> The problem:
Among the lines of the records, find all that carry the word "Горну" and copy them.

Collected data
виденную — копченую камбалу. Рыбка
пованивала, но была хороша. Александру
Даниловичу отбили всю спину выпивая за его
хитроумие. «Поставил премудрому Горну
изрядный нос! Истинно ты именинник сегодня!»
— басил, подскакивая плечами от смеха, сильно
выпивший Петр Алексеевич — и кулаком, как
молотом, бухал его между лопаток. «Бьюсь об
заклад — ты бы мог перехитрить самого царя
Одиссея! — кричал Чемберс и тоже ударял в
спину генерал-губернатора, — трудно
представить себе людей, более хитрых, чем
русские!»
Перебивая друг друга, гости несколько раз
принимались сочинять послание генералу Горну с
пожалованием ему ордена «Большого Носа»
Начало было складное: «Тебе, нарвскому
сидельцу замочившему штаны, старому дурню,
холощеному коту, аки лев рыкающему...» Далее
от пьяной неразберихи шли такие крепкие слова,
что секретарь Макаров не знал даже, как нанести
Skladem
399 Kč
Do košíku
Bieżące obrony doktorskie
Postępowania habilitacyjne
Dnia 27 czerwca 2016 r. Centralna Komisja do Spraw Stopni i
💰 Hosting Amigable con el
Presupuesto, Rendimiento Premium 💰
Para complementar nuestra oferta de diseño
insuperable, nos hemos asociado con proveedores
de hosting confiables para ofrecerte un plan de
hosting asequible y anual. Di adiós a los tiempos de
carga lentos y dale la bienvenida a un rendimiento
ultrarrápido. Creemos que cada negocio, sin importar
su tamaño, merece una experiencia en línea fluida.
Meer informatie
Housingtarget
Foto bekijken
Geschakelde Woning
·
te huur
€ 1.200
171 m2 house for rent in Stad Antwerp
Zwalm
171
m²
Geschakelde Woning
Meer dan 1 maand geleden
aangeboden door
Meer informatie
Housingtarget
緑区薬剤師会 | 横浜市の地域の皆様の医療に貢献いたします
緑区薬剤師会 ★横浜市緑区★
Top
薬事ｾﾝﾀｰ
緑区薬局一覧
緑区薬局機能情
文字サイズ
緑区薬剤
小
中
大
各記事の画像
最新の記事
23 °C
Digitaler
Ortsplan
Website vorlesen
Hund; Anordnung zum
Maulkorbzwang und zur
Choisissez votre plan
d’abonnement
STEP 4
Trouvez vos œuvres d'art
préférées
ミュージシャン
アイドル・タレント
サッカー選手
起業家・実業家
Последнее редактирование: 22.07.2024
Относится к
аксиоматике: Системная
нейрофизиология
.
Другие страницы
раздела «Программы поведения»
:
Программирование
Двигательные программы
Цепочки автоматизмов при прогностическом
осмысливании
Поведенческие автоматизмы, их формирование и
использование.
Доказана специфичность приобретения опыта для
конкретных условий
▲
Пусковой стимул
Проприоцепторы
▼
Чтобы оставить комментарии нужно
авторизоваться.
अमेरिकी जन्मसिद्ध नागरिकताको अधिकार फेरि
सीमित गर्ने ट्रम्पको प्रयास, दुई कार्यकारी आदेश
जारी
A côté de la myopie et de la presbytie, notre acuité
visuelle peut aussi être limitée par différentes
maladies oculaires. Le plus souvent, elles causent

> Exercise answer:
хитроумие. «Поставил премудрому Горну
принимались сочинять послание генералу Горну с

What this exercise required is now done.